Similarly, the masculine-military culture was a prime ingredient in the atmosphere which allowed men in positions of authority in Israel to treat female subordinates as servants of their sexual desires for long decades before societal norms slowly shifted, and President Moshe Katzav went to prison on multiple charges of rape.

When Ben-Gurion received complaints about generals like Moshe Dayan, their service was deemed much too valuable to be threatened by any sex scandal or investigation.

The Talmud in Tractate Gittin says “lav achbara ganav ela chora ganav” – the mouse isn’t the thief, the hole is the thief. Young Israel had much more pressing priorities than plugging those holes in its system. And when things calmed down, no one felt the need to do that. It became like the nonexistent constitution, the false “status quo” between state and religion and the borders Israel still doesn’t have, which could end the occupation of the Palestinians. Just one more thing on the list of tasks we haven't yet gotten around to. 

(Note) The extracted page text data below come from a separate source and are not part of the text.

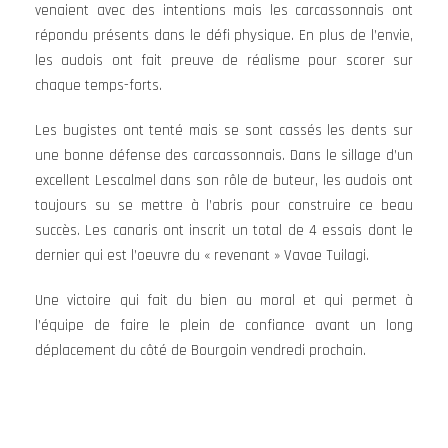
venaient avec des intentions mais les carcassonnais ont
répondu présents dans le défi physique. En plus de l’envie,
les audois ont fait preuve de réalisme pour scorer sur
chaque temps-forts.
Les bugistes ont tenté mais se sont cassés les dents sur
une bonne défense des carcassonnais. Dans le sillage d’un
excellent Lescalmel dans son rôle de buteur, les audois ont
toujours su se mettre à l’abris pour construire ce beau
succès. Les canaris ont inscrit un total de 4 essais dont le
dernier qui est l’oeuvre du « revenant » Vavae Tuilagi.
Une victoire qui fait du bien au moral et qui permet à
l’équipe de faire le plein de confiance avant un long
déplacement du côté de Bourgoin vendredi prochain.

Is Israel’s government more corrupt than that of other countries? There is no truly objective way of measuring and comparing one country’s level of corruption to another's. Does a high number of senior officials, ministers, police officers and generals investigated and indicted in any country indicate a rotten system or the opposite – that the law-enforcement system is extremely efficient in rooting them out?

Olmert and Katzav are now both in prison, but the system which allowed them to engage in financial and sexual criminality for so long is largely unchanged. A small band of police investigators and Justice Ministry attorneys, backed up by a few elements in the Israeli media, are guarding the holes in the system, but they are too few and lack sufficient resources.

This morning was a brief moment of victory, but all too fleeting.